━━ TEXTE RETENU
Tous coupables en Côte-d’Ivoire

Vingt sept ans après la disparition du président Houphout-Boigny, la paix dont il était l’incarnation dans son pays s’est volatilisée comme de la brume qui disparait au lever du soleil. Le coup d’assommoir à cette paix porté à la République a été le coup d’État de 1999 dont le pays ne s’en est pas remis jusqu’aujourd’hui. Ce coup d’État a été la boîte de pandore que certains n’auraient jamais dû ouvrir mais hélas, il était trop tard! Depuis cette date, la Côte d’Ivoire est entrée dans une turbulence inouie faite de rébellion suivie de guerre qui a sauvagement massacré des Ivoiriens, de crise post-électorale avec ses milliers de tués en collaboration avec la communauté dite internationale. Aujourd’hui, le débat autour de la constitution et de l’organisation des élections à venir provoquent des discussions et des soulèvements qui causent des morts, des blessés graves et des destructions de biens matériels.
━━━━
━━ DONNÉES FOURNIES
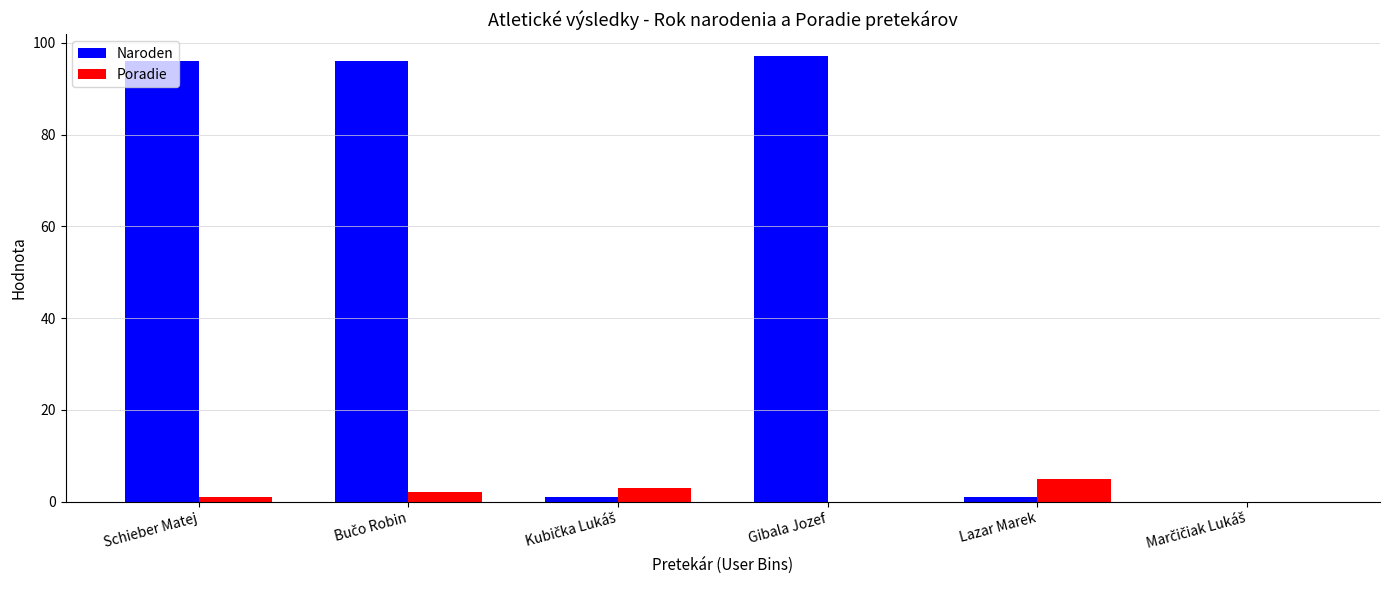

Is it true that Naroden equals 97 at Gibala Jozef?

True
━━━━
━━ DONNÉES FOURNIES
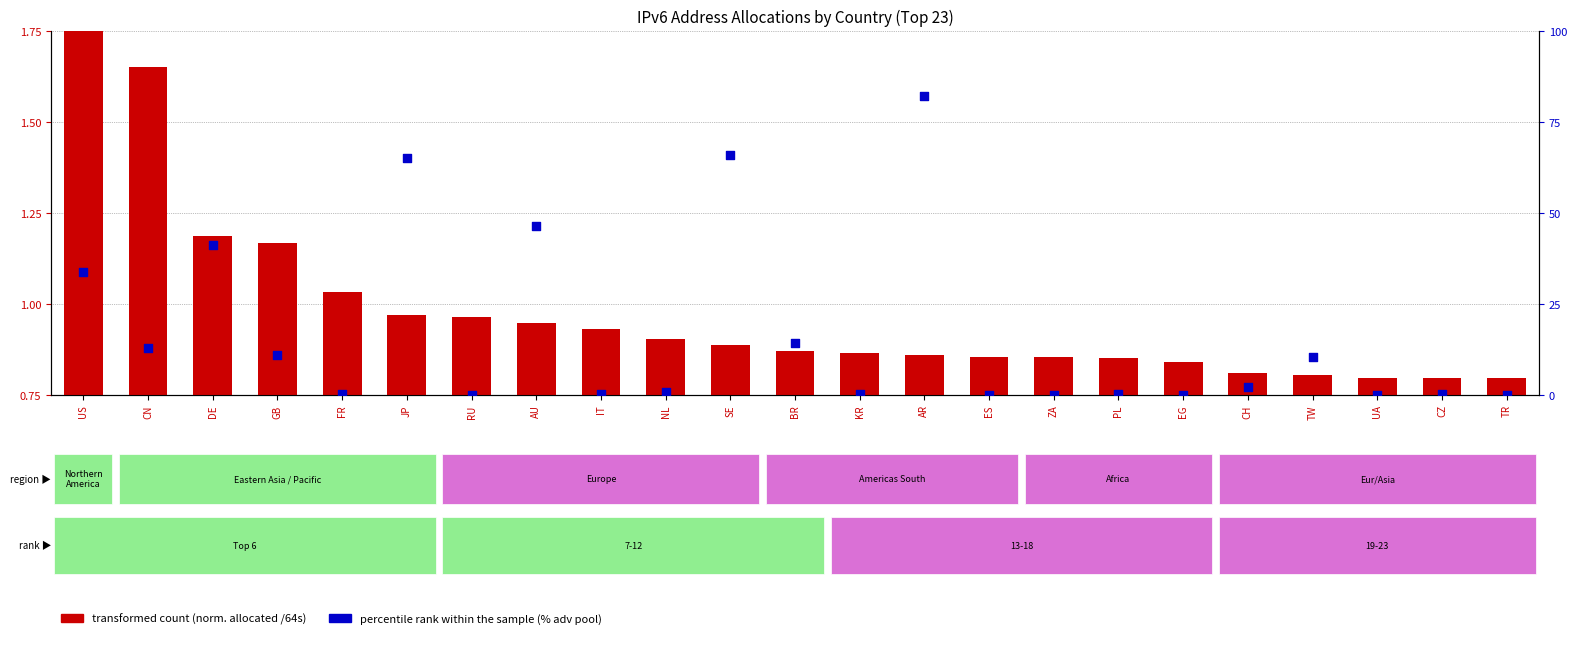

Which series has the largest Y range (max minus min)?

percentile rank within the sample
━━━━
→ TRAVAIL À EFFECTUER
**A.** Répondez brièvement à ces questions sur le texte consacré à la Côte d'Ivoire :
(i) Combien d'années se sont écoulées depuis la disparition du président Houphout-Boigny ?
(ii) En quelle année a eu lieu le coup d'État décrit comme le « coup d'assommoir » porté à la paix ?
(iii) Quels deux sujets font actuellement l'objet du débat qui provoque des discussions et des soulèvements ?
**B.** Poursuivez le texte consacré à la Côte d'Ivoire après sa dernière phrase.
Les items n'interviennent d'aucune manière dans ce travail.

→ VOS RÉPONSES RÉDIGÉES
**A.**
(i) Vingt-sept ans.
(ii) En 1999.
(iii) La constitution et l'organisation des élections à venir.

**B.**
De la Responsabilité de Chacun :

Henri Konan Bédié de 1993 – 2020

Dès sa prise de fonction en 1993 jusqu’à son départ du pouvoir en 1999, le président Bédié s’est illustré par une gestion monoclinale du pays qui a suscité de critiques acerbes à son égard; surtout après le mandat d’arrêt international lancé contre Dramane Ouattara. A son retour d’exil favorisé par Laurent Gbagbo alors au pouvoir, Henri Konan Bédié se retrouve avec Alassane Dramane Ouattara qu’il a accusé d’avoir orchestré le coup d’État contre lui en 1999. Ici, Bédié, ancien chef d’État et ancien président de la République, n’a pas pu se surpasser pour se mettre au-dessus de la mélée dans le conflit qui opposait deux anciens alliés du Front Républicain contre lui. Bédié a pris parti pour Dramane Ouattara, parrain d’une rébellion qui a massacré des Ivoiriens. Poursuivant, le même Bédié s’est engagé aux cotés de Ouattara lors des élections de 2010, allant jusqu’à lui proposer ses voix pour le second tour des élections; pour enfin se retrouver avec Ouattara, à l’Hôtel du Golf, attendant que la communauté internationale arrive pour faire sa guerre aux Ivoiriens, enlever Gbagbo du pouvoir à coup de canons pour installer Ouattara de force à la tête de l’Etat de Côte d’Ivoire. Ouattara dirigera le pays avec Henri Konan Bédié. Bédié accompagnera encore Ouattara, en 2015 pour son deuxième mandat, grâce à l’Accord de Daoukro jusqu’à leur divorce le 9 août 2018. Après ce divorce, Bédié revient en 2020 pour être candidat à l’élection présidentielle, à 86 ans.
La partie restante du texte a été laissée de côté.